Some studies demonstrated a clear relationship between serum AMH levels and the quality of oocytes and embryos [15, 16, 19, 21], while others showed a lack of a consistent correlation [2224, 48]. One recent study suggested an alteration of the follicular metabolism in conventional gonadotrophin stimulated IVF and excluded any relevant impact of AMH serum concentration on the follicular fluid AMH concentration [50]. However, a limited number of studies have analyzed quality of oocyte and embryo with regard to FF AMH levels. The present study revealed no correlation between FF AMH levels and maturity stages of oocytes. Similarly, previous studies described FF AMH concentrations having no effect on embryo quality [28, 29]. In contrast to our results, others showed a negative correlation between FF AMH and oocyte quality [27, 30] and a recent study [28] showed AMH is highly expressed and secreted in preovulatory follicles containing immature and atretic oocytes than in follicles containing MII oocytes. Inconsistency in literature can be result in difference of procedure. The present investigation measured AMH levels in single dominant follicle of each patient while others [27, 30] estimated AMH concentration in pooled follicular fluids. Also, Mehta et al. [30] estimated the maturity of oocyte prior conventional IVF according to cumulus-oophorus radiance which is often difficult to assess. Morphological assessment of MII oocyte prepared for ICSI (without cumulus-oophorus cells), can provide more accurate information about the quality of the MII oocyte. In contrast to previous observations, that different serum AMH levels can predict the morphological quality of an oocyte [15, 16], this study found no relationship between FF AMH levels and morphological quality of MII oocytes.

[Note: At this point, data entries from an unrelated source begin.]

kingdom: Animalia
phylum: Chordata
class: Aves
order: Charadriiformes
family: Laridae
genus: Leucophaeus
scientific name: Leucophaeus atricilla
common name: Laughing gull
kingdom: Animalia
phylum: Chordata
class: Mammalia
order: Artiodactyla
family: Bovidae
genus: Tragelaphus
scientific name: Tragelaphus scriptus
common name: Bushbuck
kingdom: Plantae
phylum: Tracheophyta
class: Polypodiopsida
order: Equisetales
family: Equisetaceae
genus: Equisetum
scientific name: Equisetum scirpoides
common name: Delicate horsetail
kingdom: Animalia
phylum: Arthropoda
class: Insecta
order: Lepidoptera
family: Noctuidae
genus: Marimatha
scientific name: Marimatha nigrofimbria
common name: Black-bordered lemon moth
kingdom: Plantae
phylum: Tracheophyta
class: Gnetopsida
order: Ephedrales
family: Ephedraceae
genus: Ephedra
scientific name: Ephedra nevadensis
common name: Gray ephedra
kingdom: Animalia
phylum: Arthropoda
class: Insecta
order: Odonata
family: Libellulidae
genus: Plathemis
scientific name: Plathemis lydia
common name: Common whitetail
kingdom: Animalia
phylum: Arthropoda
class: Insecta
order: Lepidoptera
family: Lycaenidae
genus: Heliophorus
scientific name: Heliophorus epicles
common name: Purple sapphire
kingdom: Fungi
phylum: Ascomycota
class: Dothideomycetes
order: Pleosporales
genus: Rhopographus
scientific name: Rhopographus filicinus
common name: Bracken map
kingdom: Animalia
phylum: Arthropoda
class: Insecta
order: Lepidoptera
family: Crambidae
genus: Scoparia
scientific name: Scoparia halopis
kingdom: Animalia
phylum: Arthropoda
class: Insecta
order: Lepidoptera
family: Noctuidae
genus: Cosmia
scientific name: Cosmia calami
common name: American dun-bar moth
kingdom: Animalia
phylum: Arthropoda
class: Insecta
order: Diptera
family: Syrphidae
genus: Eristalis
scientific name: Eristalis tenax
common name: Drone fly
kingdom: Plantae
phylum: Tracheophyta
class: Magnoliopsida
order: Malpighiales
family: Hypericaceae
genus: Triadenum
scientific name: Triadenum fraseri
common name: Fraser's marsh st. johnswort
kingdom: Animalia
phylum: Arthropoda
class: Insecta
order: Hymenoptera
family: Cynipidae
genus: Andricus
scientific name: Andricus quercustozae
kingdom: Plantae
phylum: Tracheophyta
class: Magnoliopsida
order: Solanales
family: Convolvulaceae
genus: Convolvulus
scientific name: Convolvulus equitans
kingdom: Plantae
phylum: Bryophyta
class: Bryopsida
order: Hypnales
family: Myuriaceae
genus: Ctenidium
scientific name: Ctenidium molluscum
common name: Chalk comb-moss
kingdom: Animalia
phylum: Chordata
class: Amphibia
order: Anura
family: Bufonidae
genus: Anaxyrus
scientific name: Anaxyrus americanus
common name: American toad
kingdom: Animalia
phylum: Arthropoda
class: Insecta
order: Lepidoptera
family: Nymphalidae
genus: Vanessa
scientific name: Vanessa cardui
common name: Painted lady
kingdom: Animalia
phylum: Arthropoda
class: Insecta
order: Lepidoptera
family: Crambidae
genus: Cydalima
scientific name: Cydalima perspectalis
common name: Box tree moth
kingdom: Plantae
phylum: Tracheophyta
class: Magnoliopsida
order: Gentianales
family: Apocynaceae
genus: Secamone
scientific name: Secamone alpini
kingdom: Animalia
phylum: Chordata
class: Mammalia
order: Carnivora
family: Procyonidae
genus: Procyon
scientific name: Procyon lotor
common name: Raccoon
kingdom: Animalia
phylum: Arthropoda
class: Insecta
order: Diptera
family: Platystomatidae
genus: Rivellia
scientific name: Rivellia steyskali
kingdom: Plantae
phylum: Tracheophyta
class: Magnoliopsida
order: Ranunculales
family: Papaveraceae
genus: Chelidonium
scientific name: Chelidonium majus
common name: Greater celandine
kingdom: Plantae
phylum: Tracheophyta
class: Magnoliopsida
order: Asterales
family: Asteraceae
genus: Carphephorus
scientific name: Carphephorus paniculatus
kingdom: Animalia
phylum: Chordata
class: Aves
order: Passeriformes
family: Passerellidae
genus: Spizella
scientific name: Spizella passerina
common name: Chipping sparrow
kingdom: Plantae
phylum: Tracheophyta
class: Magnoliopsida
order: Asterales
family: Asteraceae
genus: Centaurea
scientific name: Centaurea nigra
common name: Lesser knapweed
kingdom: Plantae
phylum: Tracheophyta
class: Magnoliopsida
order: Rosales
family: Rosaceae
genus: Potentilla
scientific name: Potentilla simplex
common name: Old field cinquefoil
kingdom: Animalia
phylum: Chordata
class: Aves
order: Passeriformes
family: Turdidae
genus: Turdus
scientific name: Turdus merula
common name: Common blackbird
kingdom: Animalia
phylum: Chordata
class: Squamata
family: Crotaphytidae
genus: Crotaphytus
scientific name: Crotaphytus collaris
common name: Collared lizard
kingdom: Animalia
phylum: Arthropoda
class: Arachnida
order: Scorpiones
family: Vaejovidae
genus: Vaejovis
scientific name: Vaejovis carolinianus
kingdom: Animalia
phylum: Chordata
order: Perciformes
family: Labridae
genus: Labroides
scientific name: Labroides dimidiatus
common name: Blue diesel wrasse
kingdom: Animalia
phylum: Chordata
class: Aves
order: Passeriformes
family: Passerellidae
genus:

The present study showed a significant negative correlation between FF AMH levels and fertilization potential of MII oocytes in patients aged <35 years. Fertilized oocytes in this group had significantly lower levels of FF AMH in comparison to non-fertilized oocytes. Higher levels of FF AMH in non-fertilized oocytes suggest that, regardless the same morphological quality of MII oocytes, oocytes from follicles with higher levels of FF AMH had a poor fertilization potential. However, we found no correlation in patients aged ≥35 years. A disadvantage of the present study is its small sample size, which could be a cause of incompatible results in the two patients’ groups. Present results are consistent with the recent study [30] which demonstrated higher percentages of fertilization in low FF AMH group. In contrast to our results, some studies [26, 31] found a positive relationship between FF AMH and fertilization rate. Others found no significant correlation between fertilization rate and serum AMH or FF AMH levels [13, 28, 32]. The inconsistency in literature may in part be explained by sperm quality that can affect fertilization and the application of different fertilization procedures (conventional IVF vs. ICSI). In our study, the ICSI method was used because the IVF method is not optimal for the analysis of oocyte quality. We are aware that ICSI itself can also affect zygote and embryo quality and development, but in the hands of one person, interference of methodology is somehow standardized. Previous study in mice suggests that oocyte can regulate AMH expression and may play a role in intra-follicular regulation of the rate of follicle growth [49]; therefore, we assume that oocytes with good fertilization potential had a good utilization of AMH from follicular fluid.

In conclusion, this study demonstrated that FF AMH levels were significantly lower in fertilized oocytes than in non-fertilized oocytes in patients aged <35 years. It appears that FF AMH levels have no correlation to oocyte maturity stage and morphological quality of MII oocyte but might be a predictive marker of fertilization capacity of MII oocytes in younger patients. Further studies are needed to clarify this hypothesis.